▶ _EXCERPTED TEXT_

Ethernet is a networking protocol, specified by the IEEE 802.3 standard. Most
wired network interface cards (NICs) communicate using Ethernet.

In the `OSI model <https://en.wikipedia.org/wiki/OSI_model>`_ of networking
protocols, Ethernet occupies the second layer, which is known as the data
link layer. When discussing Ethernet, you will often hear terms such as
*local network*, *layer 2*, *L2*, *link layer* and *data link layer*.

In an Ethernet network, the hosts connected to the network communicate
by exchanging *frames*. Every host on an Ethernet network is uniquely
identified by an address called the media access control (MAC) address.
In particular, every virtual machine instance in an OpenStack environment
has a unique MAC address, which is different from the MAC address of the
compute host. A MAC address has 48 bits and is typically represented as a
hexadecimal string, such as ``08:00:27:b9:88:74``. The MAC address is
hard-coded into the NIC by the manufacturer, although modern NICs
allow you to change the MAC address programmatically. In Linux, you can
retrieve the MAC address of a NIC using the :command:`ip` command:

.. code-block:: console

   $ ip link show eth0
   2: eth0: <BROADCAST,MULTICAST,UP,LOWER_UP> mtu 1500 qdisc pfifo_fast state UP mode DEFAULT group default qlen 1000
        link/ether 08:00:27:b9:88:74 brd ff:ff:ff:ff:ff:ff

Conceptually, you can think of an Ethernet network as a single bus
that each of the network hosts connects to. In early implementations,
an Ethernet network consisted of a single coaxial cable that hosts
would tap into to connect to the network. However, network hosts in
modern Ethernet networks connect directly to a network device called a
*switch*. Still, this conceptual model is useful, and in network diagrams
(including those generated by the OpenStack dashboard) an Ethernet network
is often depicted as if it was a single bus. You'll sometimes hear an
Ethernet network referred to as a *layer 2 segment*.

▶ _SUPPLIED MATERIAL_
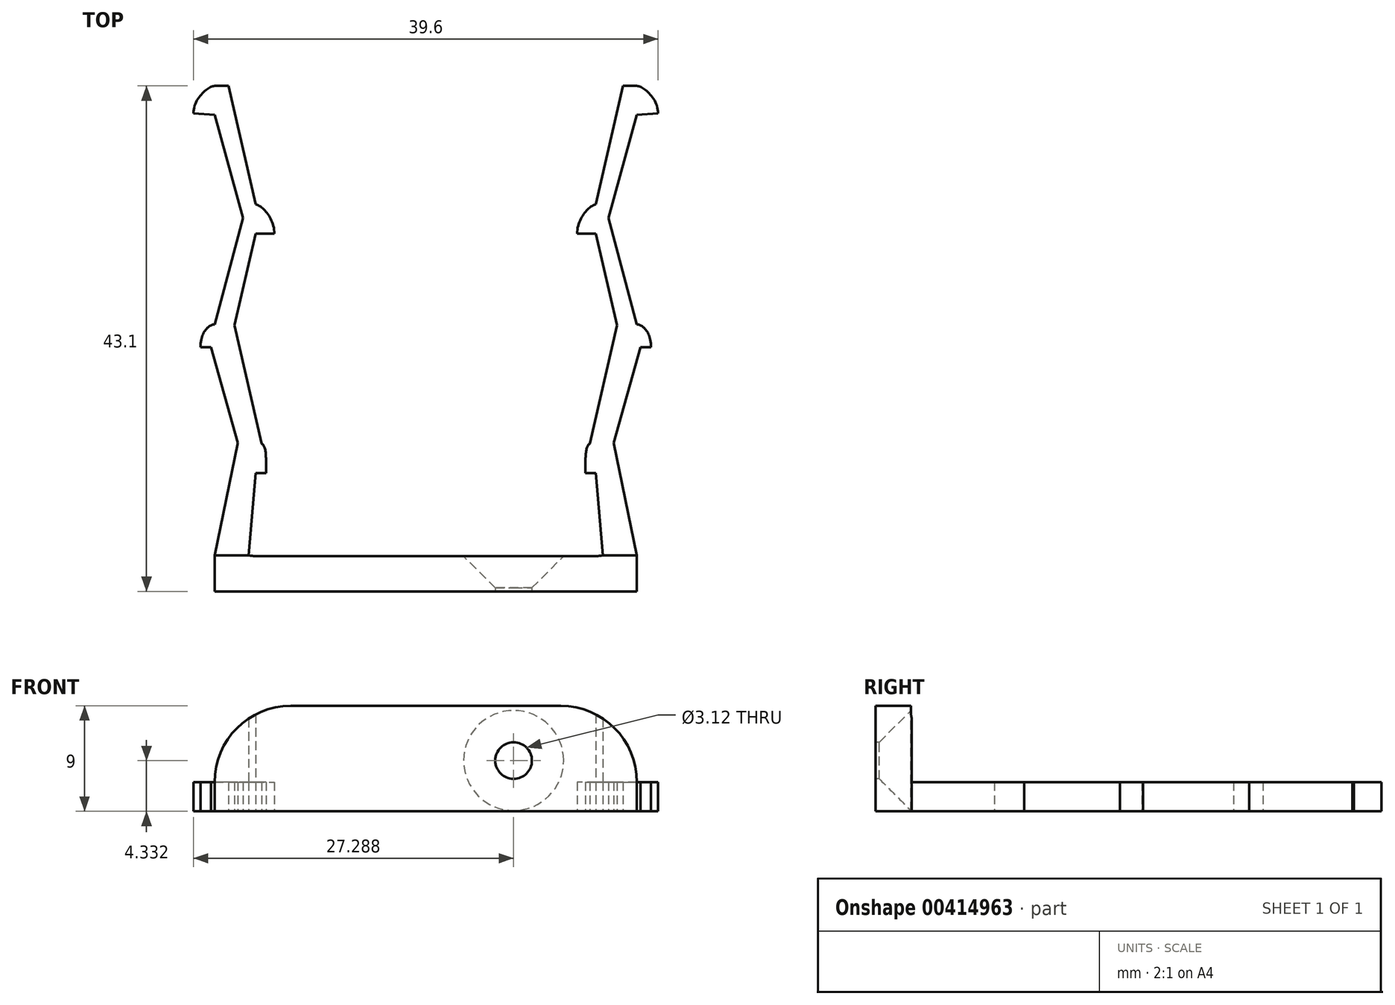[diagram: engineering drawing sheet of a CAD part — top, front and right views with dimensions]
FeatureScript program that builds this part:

▶ _WHAT IS NEEDED_
Could you repeat the stretch of the Ethernet passage from "Conceptually, you can" through "a *layer 2 segment*.", changing "coaxial cable" to "twisted-pair cable"?

▶ _SOLUTION FOR THIS TASK_
Conceptually, you can think of an Ethernet network as a single bus
that each of the network hosts connects to. In early implementations,
an Ethernet network consisted of a single twisted-pair cable that hosts
would tap into to connect to the network. However, network hosts in
modern Ethernet networks connect directly to a network device called a
*switch*. Still, this conceptual model is useful, and in network diagrams
(including those generated by the OpenStack dashboard) an Ethernet network
is often depicted as if it was a single bus. You'll sometimes hear an
Ethernet network referred to as a *layer 2 segment*.